* [Source extract]

------------

Site Reliability Engineer

Infinite Blue is a global leading provider of extendable apps for organizational resiliency and low-code development platforms for enterprises and independent software vendors. We are in search of a Site Reliability Engineer (SRE). An SRE is a member of the Infinite Blue DevOps team who is responsible for maintaining and supporting Infinite Blue’s Business Continuity solutions (BC in the Cloud) and low-code platform (Infinite Blue Platform) in a multiple cloud environment.

The DevOps team is responsible for uninterrupted functioning of client production environments as well as various lower environments for development, testing and staging.  The SRE will fulfill the critical role of ensuring our systems are healthy, monitored, and designed to scale.  The primary responsibility of the SRE will be to work with our product development teams that are building highly scalable, microservice based solutions to containerize, deploy, configure and maintain them in the various environments. This involves designing and building system infrastructure (infrastructure as code), implementing security policies, deploying products, and ensuring uninterrupted service in a client’s production environment. This role will have a strong focus on automation around application infrastructure deployment, and operations and leverages the philosophy of infrastructure is software and treated as a software product with an SDLC.  The successful candidate ideally has experience with the infrastructure aspects of software as a service (SaaS).  As a member of the SRE team, the candidate will work with development teams to help create automated pipelines and solutions required for continuous delivery in an Agile plus DevOps culture.

This position requires some weekend and out-of-hours availability for on-call rotation, disaster recovery tests, Change Control, and project work.

------------

* [Data excerpt]

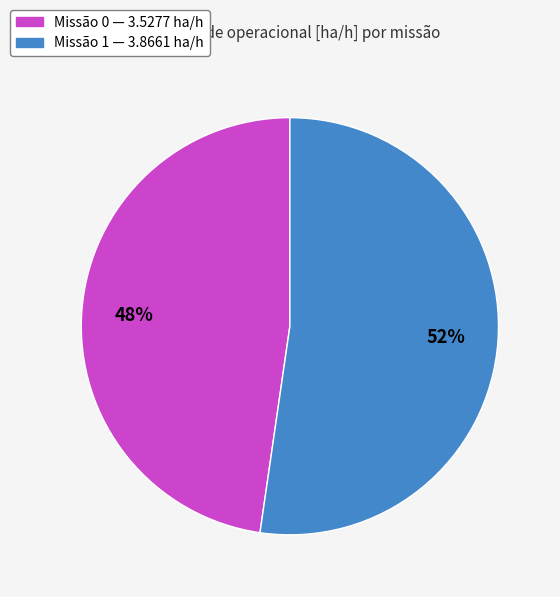

Is there any slice that represents more than half of the pie?

Yes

------------

* [Check your understanding]
(1) In the Site Reliability Engineer posting, swap "low-code" for "no-code" and give the passage again, starting with "Infinite Blue is" and going on through "multiple cloud environment.".
(2) Please recast the paragraph of the Site Reliability Engineer posting that begins "The DevOps team is responsible" as a short bulleted list that keeps its main facts.
(3) Write the next part of the Site Reliability Engineer posting, picking up after its last sentence.

* [Answer set]
(1)
Infinite Blue is a global leading provider of extendable apps for organizational resiliency and no-code development platforms for enterprises and independent software vendors. We are in search of a Site Reliability Engineer (SRE). An SRE is a member of the Infinite Blue DevOps team who is responsible for maintaining and supporting Infinite Blue’s Business Continuity solutions (BC in the Cloud) and no-code platform (Infinite Blue Platform) in a multiple cloud environment.

(2)
- The DevOps team keeps client production environments and lower development, testing and staging environments running without interruption.
- The SRE ensures systems are healthy, monitored and designed to scale.
- The SRE's main duty is to work with product development teams building highly scalable, microservice-based solutions to containerize, deploy, configure and maintain them in the various environments.
- This includes designing and building system infrastructure as code, implementing security policies, deploying products and keeping service in a client's production environment uninterrupted.
- The role focuses strongly on automating application infrastructure deployment and operations, treating infrastructure as a software product with an SDLC.
- The ideal candidate has experience with the infrastructure side of SaaS.
- The SRE helps development teams create the automated pipelines and solutions needed for continuous delivery in an Agile plus DevOps culture.

(3)
This position is located in Collegeville, PA

Responsibilities
  • Install, maintain, upgrade, and improve application and platform development, testing and production systems
  • Develop and maintain automation for building infrastructure and running products
  • Build automation to ensure continuous deployment
  • Building and maintaining production environments with scalability, reliability, disaster recovery planning, monitoring, security, and high performance
  • Create and maintain thorough technical and procedural documentation and adhere to change control process to be SOC 2 audit compliant
  • Design and assist in the setup and maintenance of application monitoring and alerting
  • Engage with development teams to ensure best practices are implemented – improve predictability and reliability of software releases, workflows and operating software
Requirements
  • Bachelor’s degree preferably in computer science or equivalent with 5+ years’ experience with IT Infrastructure, Networking & Security
  • Candidate must have solid experience with deploying, maintaining, and supporting scalable cloud-based solution in a production environment
  • Strong problem solving and troubleshooting skills
  • Ability to work on an on-call basis and provide coverage during non-standard business hours including public/market holidays
Skills
  • Experience with Linux
  • Experience with AWS and Azure; strength in AWS over Azure
  • Experience scripting in at least one of the following: PowerShell, BASH, Python
  • Experience with DevOps environments and containerization (Docker, Kubernetes)
  • Experience with Infrastructure as Code
  • Experience with CI/CD processes and tools (Team City, Gitlab CI)
  • Experience with infrastructure monitoring tools (AWS CloudWatch)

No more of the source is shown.